Broad environment for teacher training is best
South China Morning Post Editorial:
For those outside the region, whether a degree-granting institution has to be called a university would seem of little consequence. There are institutions of learning the world over that have high standing and do not feel the need to change their name. The Massachusetts Institute of Technology and Dartmouth College in the United States, Imperial College in London and Australia’s Royal Melbourne Institute of Technology are among them. In the teacher-training sphere, the Hong Kong Institute of Education’s (HKIEd’s) British and Singaporean counterparts, although affiliated to universities, have retained their separate identities.
In East Asia, particularly in countries steeped in the Confucian tradition, however, institutions are well aware of the added cachet that designation as a university brings. If the name of the Institute of Education in Tai Po was firmly entrenched in the minds of Hongkongers, there might have been less of a problem. But its creation in 1994 from the amalgamation of five colleges of education offering subdegree courses post-dated reforms that put in place the present university system. It has offered full degree courses only since 1998. Although about 77 per cent of its students are studying for degrees, HKIEd is perceived as being inferior to those institutions designated as universities. Because it is not called a university, it has also faced difficulties collaborating with universities overseas.

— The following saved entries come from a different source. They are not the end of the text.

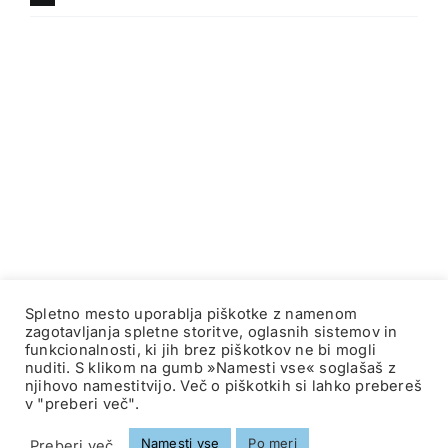
Spletno mesto uporablja piškotke z namenom
zagotavljanja spletne storitve, oglasnih sistemov in
funkcionalnosti, ki jih brez piškotkov ne bi mogli
nuditi. S klikom na gumb »Namesti vse« soglašaš z
Copyright 2012 - 2025 |
Avada Website Builder
by
Avada
|
njihovo namestitvijo. Več o piškotkih si lahko prebereš
v "preberi več".
All Rights Reserved | Powered by
WordPress
Facebook
Twitter
Instagram
Pinterest
Namesti vse
Po meri
Preberi več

HKIEd’s demand is to be allowed to “rectify” its name as a university. In rejecting its request, the University Grants Committee is not saying that HKIEd has not lived up to the high standards it has set for itself. Rather, the committee has taken the broader view, formed after a review of international trends, that teacher education should take place in a multidisciplinary environment for the benefit of students, staff and the community. The view deserves support; it is intellectually sound and eminently sensible. Single-discipline institutions are the product of a bygone era. All over the world, the trend has been to merge them into bigger entities or allow them to grow by developing new programmes. The aim is to facilitate the cross-fertilisation of ideas and multidisciplinary collaboration.